The compiler may switch formats whenever it is “convenient” in some sense. For example, there are a limited number of registers with the 80-bit format. When they are full, the compiler may convert some values to the 64-bit format and store them in memory. The compiler may also rearrange expressions or perform parts of them at compile-time instead of run-time, and these can affect the arithmetic performed and the format used.

It is troublesome when a C implementation mixes floating-point formats, because users generally cannot predict or control when the conversions between formats occur. This leads to results that are not easily reproducible and interferes with deriving or controlling numerical properties of software. C implementations can be designed to use a single format throughout and avoid some of these problems, but your C implementation is apparently not so designed.

Answer 3

To add to the other answers here: just generally be very careful when working with floating point values.

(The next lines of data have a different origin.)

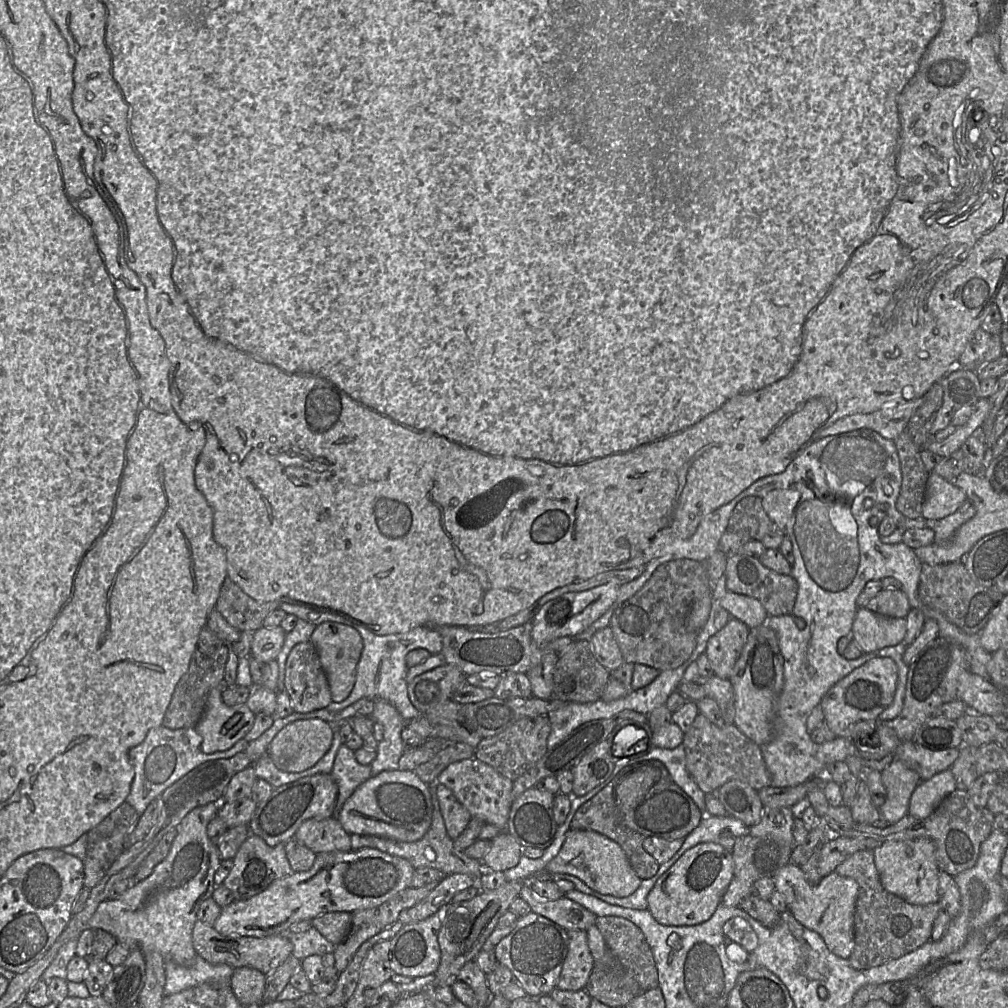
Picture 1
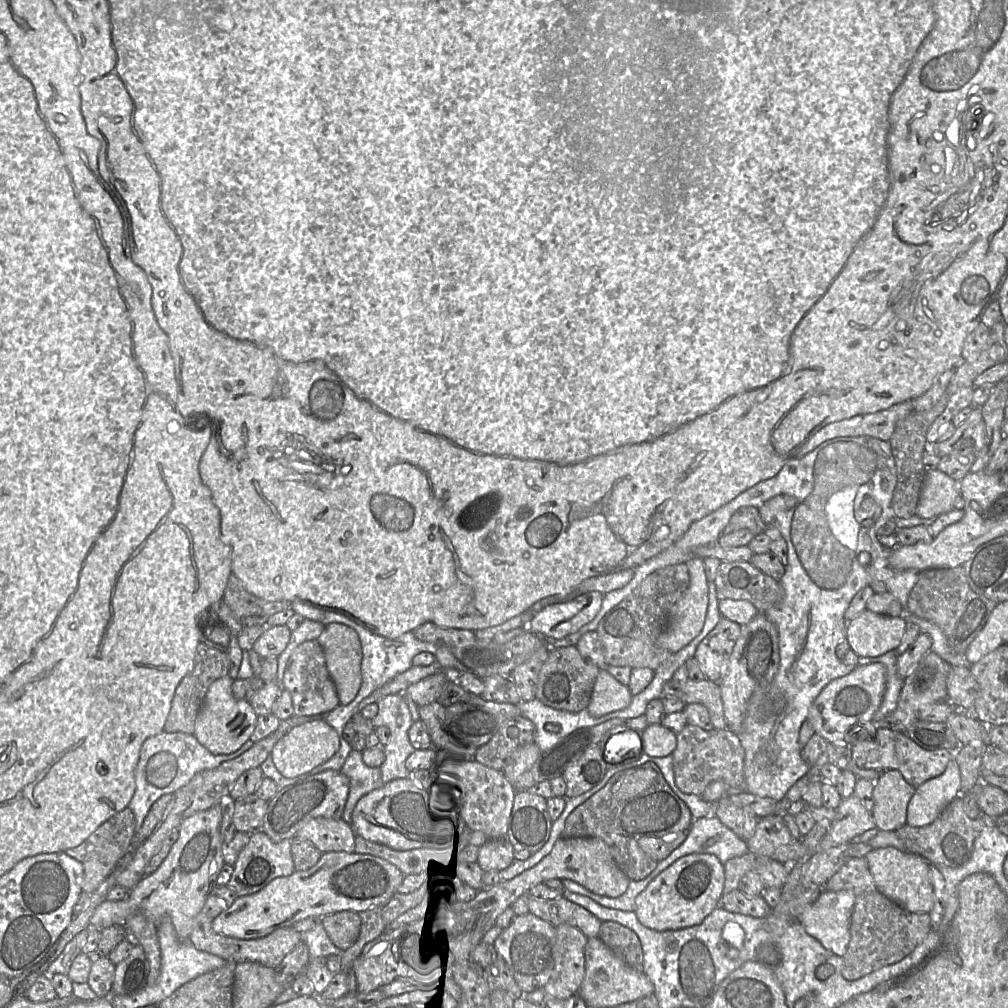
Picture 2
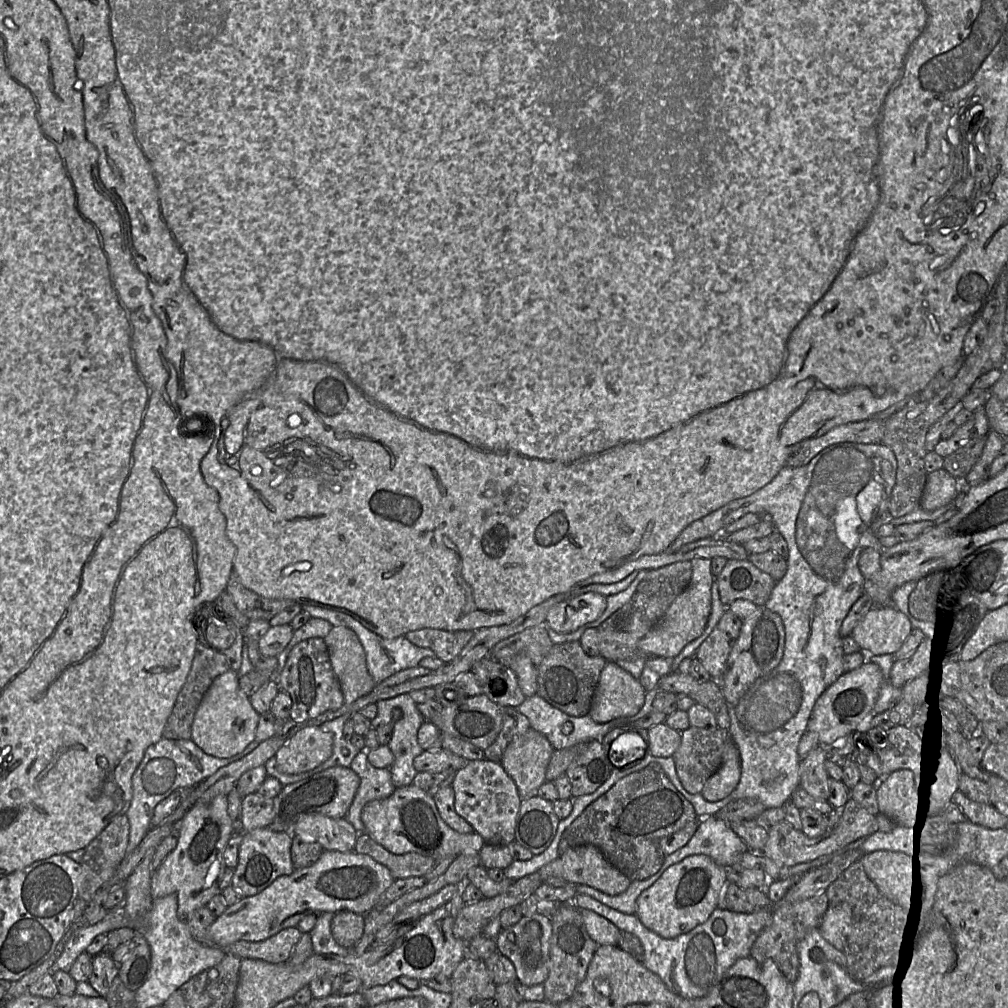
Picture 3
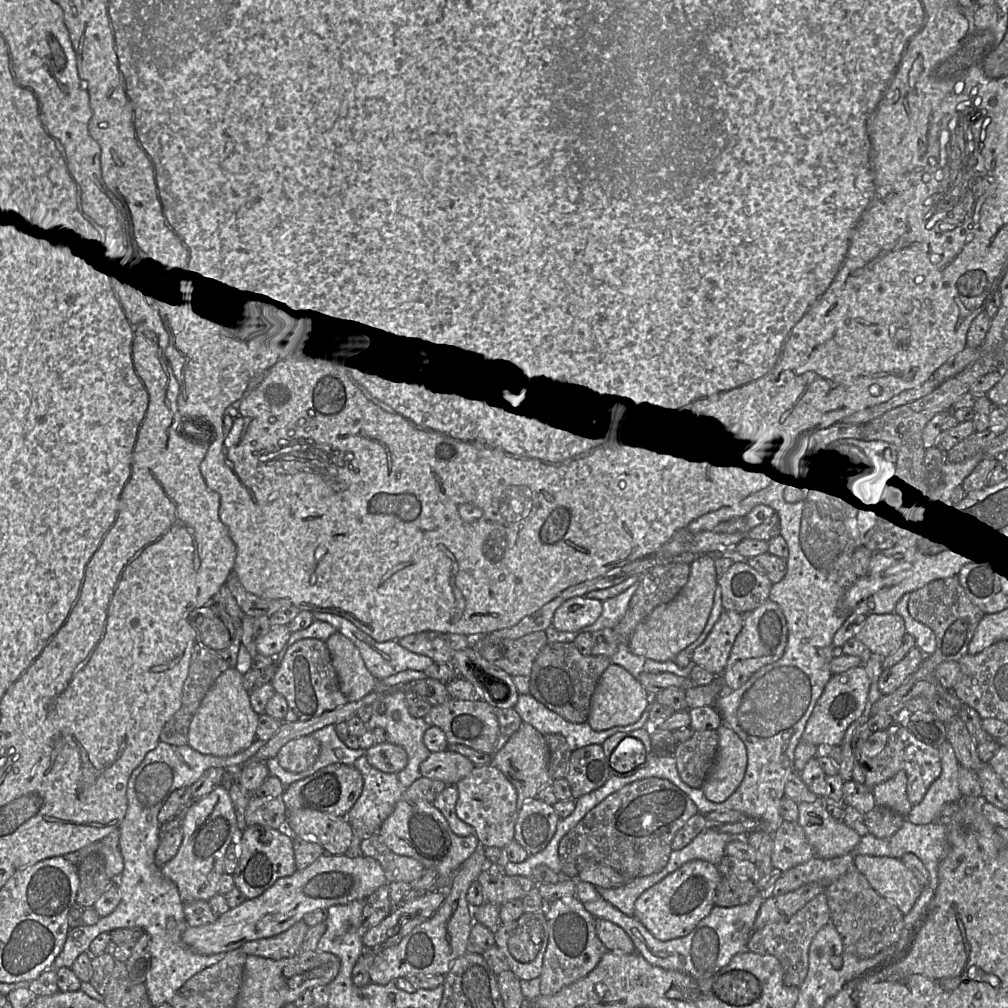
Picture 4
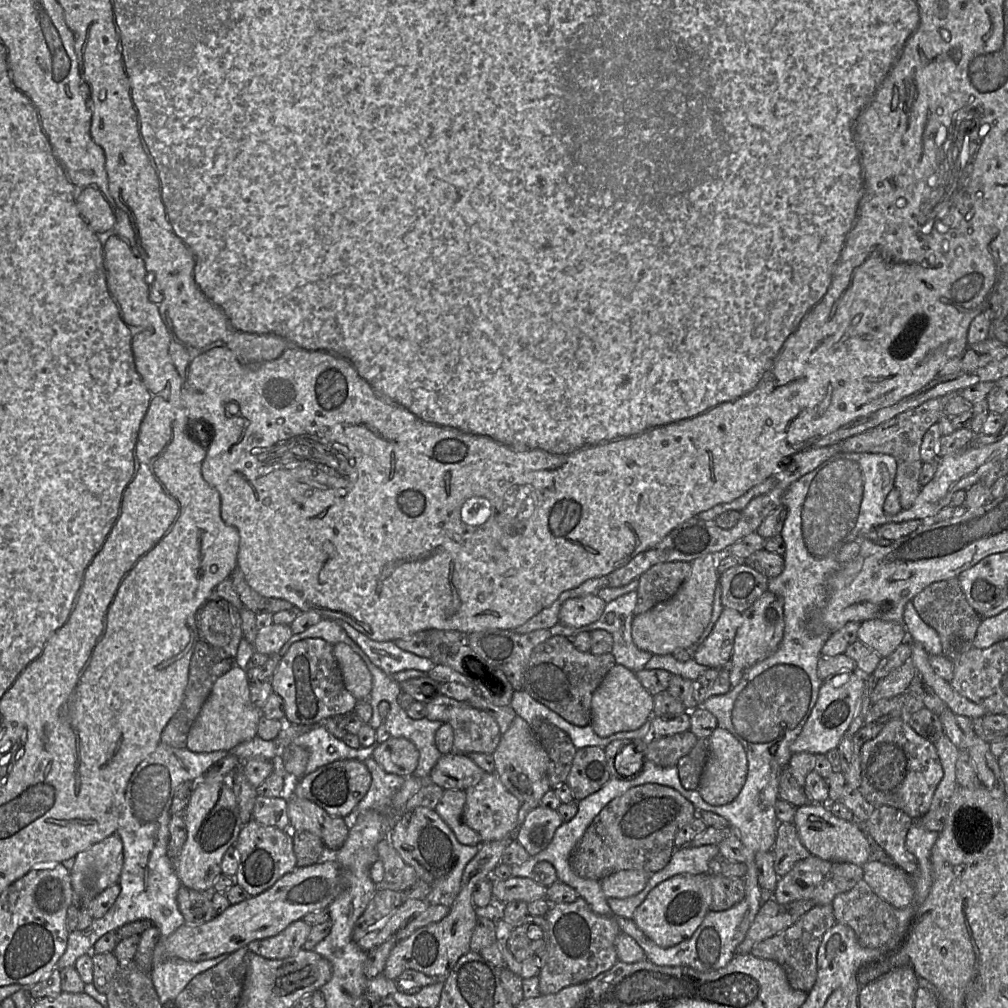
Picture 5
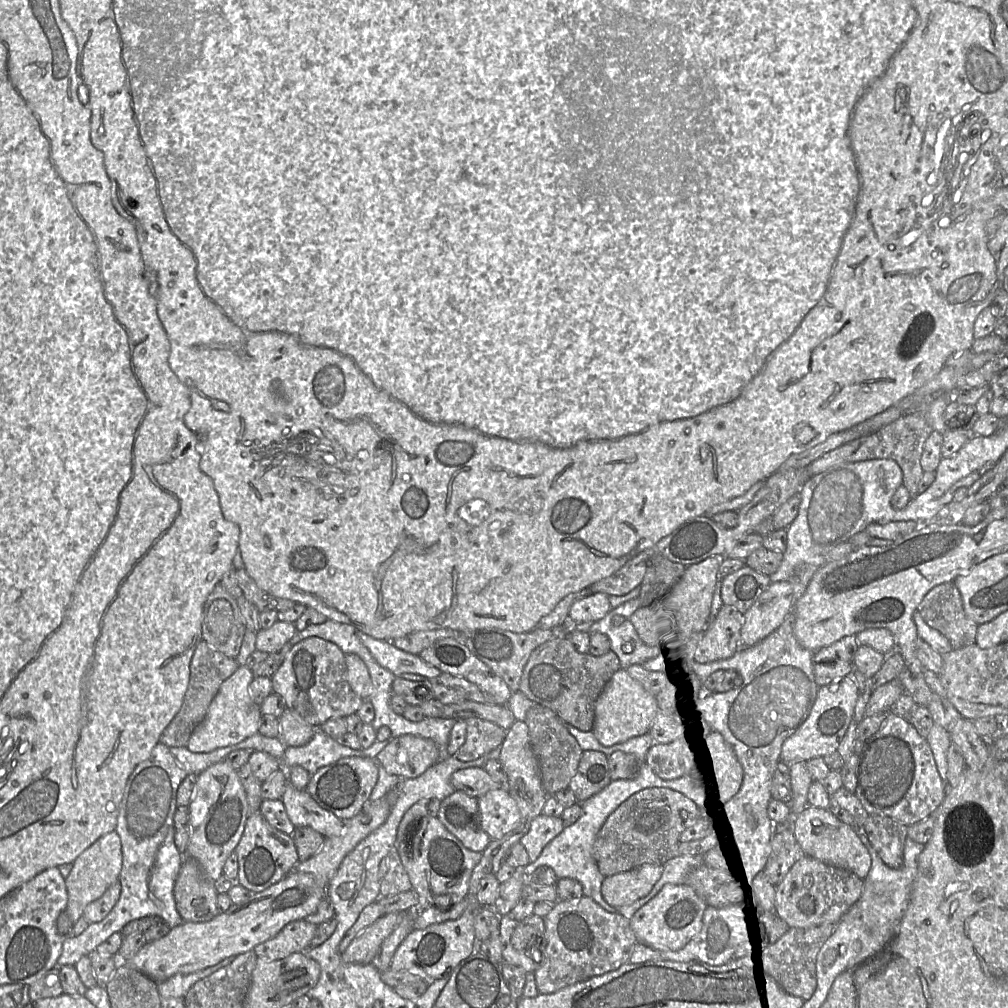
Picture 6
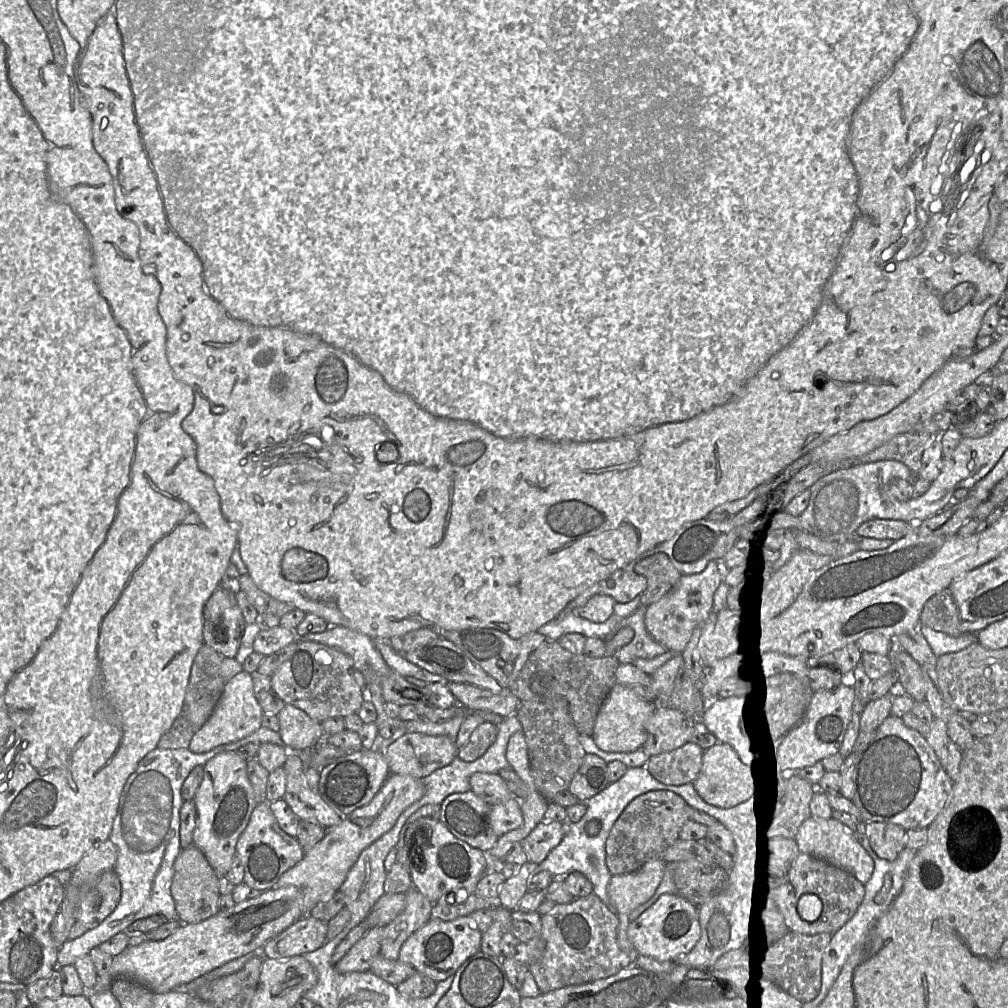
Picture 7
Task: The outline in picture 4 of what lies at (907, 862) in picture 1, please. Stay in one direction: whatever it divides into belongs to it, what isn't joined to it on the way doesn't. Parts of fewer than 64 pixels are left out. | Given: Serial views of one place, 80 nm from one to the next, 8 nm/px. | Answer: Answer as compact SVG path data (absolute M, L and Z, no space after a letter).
M855 855L854 866L863 874L871 887L883 898L894 904L903 915L910 912L923 888L901 859L868 855Z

I highly recommend reading this paper (even though it is a long read): http://hal.archives-ouvertes.fr/docs/00/28/14/29/PDF/floating-point-article.pdf

Skip to section 3 for practical examples, but don't neglect the previous chapters!

Answer 4

I'm fairly sure this can be explained by "intermediate rounding" and the fact that pow is not simply looping around j times multiplying by i, but calculating using exp(log(i)*j) as a floating point calculation. Intermediate rounding may well convert 24.999999999996 into 25.000000000 - even arbitrary storing and reloading of the value may cause differences in this sort of behaviuor, so depending on how the code is generated, it may make a difference to the exact result.

And of course, in some cases, the compiler may even "know" what pow actually achieves, and replace the calculation with a constant result.